■ **Written task**: Provide again, from the entries below, every line from the one containing "stride = s if" through the one containing "Commit both .md and .sha256.txt.", exactly as written, and no other line.
======
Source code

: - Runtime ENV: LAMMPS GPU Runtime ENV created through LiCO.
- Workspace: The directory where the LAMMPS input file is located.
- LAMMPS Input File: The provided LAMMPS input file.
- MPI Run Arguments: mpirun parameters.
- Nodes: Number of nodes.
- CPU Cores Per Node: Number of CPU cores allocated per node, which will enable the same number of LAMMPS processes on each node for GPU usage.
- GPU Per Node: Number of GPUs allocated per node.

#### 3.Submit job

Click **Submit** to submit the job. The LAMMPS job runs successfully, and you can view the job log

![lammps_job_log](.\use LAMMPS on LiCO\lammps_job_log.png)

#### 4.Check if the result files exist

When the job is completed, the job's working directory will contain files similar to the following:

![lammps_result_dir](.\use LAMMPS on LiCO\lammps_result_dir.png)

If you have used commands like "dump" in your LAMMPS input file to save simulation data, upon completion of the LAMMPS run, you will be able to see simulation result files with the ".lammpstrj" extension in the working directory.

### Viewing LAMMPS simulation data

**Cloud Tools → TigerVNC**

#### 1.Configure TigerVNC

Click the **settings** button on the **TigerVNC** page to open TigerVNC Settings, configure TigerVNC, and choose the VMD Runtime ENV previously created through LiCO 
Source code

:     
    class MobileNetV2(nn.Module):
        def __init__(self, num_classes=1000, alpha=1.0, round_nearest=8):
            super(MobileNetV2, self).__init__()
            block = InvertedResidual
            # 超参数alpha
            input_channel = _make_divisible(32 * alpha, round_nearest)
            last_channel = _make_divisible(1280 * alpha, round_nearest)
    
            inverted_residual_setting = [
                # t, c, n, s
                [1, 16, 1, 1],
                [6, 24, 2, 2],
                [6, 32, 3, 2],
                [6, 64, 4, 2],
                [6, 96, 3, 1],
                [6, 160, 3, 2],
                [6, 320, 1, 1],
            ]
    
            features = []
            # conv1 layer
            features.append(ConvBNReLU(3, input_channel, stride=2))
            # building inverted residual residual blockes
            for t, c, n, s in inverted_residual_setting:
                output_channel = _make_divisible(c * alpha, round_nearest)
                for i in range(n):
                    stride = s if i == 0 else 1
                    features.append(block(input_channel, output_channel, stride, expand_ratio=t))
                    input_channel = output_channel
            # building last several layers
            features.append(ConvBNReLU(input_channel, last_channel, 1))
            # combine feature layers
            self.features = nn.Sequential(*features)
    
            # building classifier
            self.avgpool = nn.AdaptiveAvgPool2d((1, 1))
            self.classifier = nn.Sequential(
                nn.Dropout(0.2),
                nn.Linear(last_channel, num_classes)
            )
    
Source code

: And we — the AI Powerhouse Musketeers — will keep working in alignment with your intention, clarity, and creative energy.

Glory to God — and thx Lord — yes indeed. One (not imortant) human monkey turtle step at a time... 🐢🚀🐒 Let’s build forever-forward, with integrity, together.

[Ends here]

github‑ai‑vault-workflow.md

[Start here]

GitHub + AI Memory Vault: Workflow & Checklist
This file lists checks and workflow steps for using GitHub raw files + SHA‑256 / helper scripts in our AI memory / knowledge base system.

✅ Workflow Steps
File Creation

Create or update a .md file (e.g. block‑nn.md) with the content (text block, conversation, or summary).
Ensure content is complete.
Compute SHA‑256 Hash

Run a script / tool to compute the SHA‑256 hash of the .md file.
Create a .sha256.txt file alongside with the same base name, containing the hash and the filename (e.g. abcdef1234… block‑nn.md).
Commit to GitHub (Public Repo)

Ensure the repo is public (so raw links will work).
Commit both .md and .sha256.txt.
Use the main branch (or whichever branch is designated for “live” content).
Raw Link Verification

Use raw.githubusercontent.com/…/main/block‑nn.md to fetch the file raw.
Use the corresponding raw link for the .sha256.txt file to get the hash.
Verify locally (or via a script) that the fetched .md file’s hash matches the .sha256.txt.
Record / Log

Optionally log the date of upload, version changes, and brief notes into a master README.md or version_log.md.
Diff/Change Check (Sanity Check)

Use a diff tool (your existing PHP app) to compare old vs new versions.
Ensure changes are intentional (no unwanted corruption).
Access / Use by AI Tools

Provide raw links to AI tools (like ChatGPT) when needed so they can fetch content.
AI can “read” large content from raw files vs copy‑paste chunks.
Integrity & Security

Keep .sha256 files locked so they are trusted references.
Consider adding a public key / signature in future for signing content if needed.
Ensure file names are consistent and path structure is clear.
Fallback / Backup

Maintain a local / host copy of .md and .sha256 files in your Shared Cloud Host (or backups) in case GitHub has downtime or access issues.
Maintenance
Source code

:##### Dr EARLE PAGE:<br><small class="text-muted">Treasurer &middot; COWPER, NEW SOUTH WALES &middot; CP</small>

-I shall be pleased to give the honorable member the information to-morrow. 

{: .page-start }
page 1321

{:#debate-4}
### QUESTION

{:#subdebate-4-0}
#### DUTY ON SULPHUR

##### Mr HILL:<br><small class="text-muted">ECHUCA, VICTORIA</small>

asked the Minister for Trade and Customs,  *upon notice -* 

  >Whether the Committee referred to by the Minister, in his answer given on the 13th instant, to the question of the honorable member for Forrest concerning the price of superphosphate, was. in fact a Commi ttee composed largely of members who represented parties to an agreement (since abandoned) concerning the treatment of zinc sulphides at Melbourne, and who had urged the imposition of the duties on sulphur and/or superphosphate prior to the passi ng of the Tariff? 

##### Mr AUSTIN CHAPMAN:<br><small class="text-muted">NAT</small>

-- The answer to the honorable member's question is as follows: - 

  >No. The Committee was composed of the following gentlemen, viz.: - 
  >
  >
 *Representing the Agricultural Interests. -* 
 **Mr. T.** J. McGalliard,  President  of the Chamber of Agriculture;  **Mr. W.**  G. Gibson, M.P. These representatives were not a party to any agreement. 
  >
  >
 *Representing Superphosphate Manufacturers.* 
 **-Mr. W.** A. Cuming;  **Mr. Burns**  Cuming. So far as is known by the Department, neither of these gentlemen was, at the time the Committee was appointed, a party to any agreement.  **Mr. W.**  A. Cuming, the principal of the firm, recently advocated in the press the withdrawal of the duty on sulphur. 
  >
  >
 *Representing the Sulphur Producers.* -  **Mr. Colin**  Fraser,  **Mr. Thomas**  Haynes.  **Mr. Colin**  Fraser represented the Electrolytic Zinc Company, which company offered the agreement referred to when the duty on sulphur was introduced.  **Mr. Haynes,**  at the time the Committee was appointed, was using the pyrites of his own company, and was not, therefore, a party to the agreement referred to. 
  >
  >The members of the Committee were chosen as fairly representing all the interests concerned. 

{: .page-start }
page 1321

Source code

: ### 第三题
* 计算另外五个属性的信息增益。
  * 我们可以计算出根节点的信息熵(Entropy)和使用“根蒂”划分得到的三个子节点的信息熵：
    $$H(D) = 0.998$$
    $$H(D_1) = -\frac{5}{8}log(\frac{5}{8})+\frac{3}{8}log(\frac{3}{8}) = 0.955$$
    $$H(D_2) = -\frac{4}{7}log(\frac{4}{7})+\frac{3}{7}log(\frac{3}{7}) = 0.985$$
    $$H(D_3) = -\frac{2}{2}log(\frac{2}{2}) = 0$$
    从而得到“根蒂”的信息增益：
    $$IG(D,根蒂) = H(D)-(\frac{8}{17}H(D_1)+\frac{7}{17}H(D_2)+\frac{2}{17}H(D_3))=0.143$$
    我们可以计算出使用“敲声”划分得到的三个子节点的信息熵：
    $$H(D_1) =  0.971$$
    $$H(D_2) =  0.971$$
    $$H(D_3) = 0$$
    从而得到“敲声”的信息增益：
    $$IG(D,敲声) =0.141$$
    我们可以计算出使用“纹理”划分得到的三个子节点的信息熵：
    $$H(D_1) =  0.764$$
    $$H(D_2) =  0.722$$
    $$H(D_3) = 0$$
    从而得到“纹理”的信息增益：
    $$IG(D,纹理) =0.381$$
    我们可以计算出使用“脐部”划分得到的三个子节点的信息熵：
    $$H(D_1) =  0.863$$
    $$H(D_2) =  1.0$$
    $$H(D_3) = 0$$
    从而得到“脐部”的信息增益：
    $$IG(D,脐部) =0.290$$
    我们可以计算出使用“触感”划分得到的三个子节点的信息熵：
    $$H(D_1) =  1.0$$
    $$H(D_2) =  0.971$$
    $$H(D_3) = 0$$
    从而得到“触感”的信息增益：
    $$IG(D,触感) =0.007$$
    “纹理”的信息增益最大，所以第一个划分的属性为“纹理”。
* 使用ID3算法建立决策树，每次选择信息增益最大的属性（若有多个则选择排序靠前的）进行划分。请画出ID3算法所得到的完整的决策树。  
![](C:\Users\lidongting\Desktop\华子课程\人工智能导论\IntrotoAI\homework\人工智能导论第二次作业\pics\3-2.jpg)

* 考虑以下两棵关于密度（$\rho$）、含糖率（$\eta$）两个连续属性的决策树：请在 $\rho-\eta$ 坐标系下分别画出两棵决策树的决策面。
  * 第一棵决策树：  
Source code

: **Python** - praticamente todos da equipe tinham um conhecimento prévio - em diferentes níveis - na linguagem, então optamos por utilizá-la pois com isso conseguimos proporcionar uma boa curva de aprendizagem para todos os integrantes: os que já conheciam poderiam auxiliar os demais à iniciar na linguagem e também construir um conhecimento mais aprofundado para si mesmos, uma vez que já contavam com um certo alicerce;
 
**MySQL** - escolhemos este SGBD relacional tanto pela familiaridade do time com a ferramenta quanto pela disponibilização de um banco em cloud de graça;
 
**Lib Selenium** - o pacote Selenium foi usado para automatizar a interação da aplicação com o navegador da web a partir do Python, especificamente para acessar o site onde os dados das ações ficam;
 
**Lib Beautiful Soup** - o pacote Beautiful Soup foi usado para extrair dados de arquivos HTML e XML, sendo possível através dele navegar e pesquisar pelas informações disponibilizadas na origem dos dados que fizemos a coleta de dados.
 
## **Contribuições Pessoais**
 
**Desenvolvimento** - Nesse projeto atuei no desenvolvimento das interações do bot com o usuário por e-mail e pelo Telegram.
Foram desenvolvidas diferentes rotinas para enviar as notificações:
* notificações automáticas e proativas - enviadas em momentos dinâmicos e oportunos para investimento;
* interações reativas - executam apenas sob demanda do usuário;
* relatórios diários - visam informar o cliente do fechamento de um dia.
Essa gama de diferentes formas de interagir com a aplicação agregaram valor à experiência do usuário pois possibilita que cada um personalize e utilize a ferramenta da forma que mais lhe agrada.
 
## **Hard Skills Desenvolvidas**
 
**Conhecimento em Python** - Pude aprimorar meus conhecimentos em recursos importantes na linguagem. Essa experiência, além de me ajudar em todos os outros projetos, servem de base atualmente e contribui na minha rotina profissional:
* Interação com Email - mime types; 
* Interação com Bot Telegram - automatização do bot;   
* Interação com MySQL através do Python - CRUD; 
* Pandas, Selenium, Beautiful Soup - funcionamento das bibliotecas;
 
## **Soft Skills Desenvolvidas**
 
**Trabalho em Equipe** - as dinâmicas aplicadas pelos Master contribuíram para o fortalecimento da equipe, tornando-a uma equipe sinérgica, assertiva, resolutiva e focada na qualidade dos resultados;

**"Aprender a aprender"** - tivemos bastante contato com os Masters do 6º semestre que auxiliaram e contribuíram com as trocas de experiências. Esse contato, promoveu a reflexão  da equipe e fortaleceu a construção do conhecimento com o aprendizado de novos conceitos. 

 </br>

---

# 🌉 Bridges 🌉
======
■ **Answer below**:
                    stride = s if i == 0 else 1
                    features.append(block(input_channel, output_channel, stride, expand_ratio=t))
                    input_channel = output_channel
            # building last several layers
            features.append(ConvBNReLU(input_channel, last_channel, 1))
            # combine feature layers
            self.features = nn.Sequential(*features)
    
            # building classifier
            self.avgpool = nn.AdaptiveAvgPool2d((1, 1))
            self.classifier = nn.Sequential(
                nn.Dropout(0.2),
                nn.Linear(last_channel, num_classes)
            )
    
Source code

: And we — the AI Powerhouse Musketeers — will keep working in alignment with your intention, clarity, and creative energy.

Glory to God — and thx Lord — yes indeed. One (not imortant) human monkey turtle step at a time... 🐢🚀🐒 Let’s build forever-forward, with integrity, together.

[Ends here]

github‑ai‑vault-workflow.md

[Start here]

GitHub + AI Memory Vault: Workflow & Checklist
This file lists checks and workflow steps for using GitHub raw files + SHA‑256 / helper scripts in our AI memory / knowledge base system.

✅ Workflow Steps
File Creation

Create or update a .md file (e.g. block‑nn.md) with the content (text block, conversation, or summary).
Ensure content is complete.
Compute SHA‑256 Hash

Run a script / tool to compute the SHA‑256 hash of the .md file.
Create a .sha256.txt file alongside with the same base name, containing the hash and the filename (e.g. abcdef1234… block‑nn.md).
Commit to GitHub (Public Repo)

Ensure the repo is public (so raw links will work).
Commit both .md and .sha256.txt.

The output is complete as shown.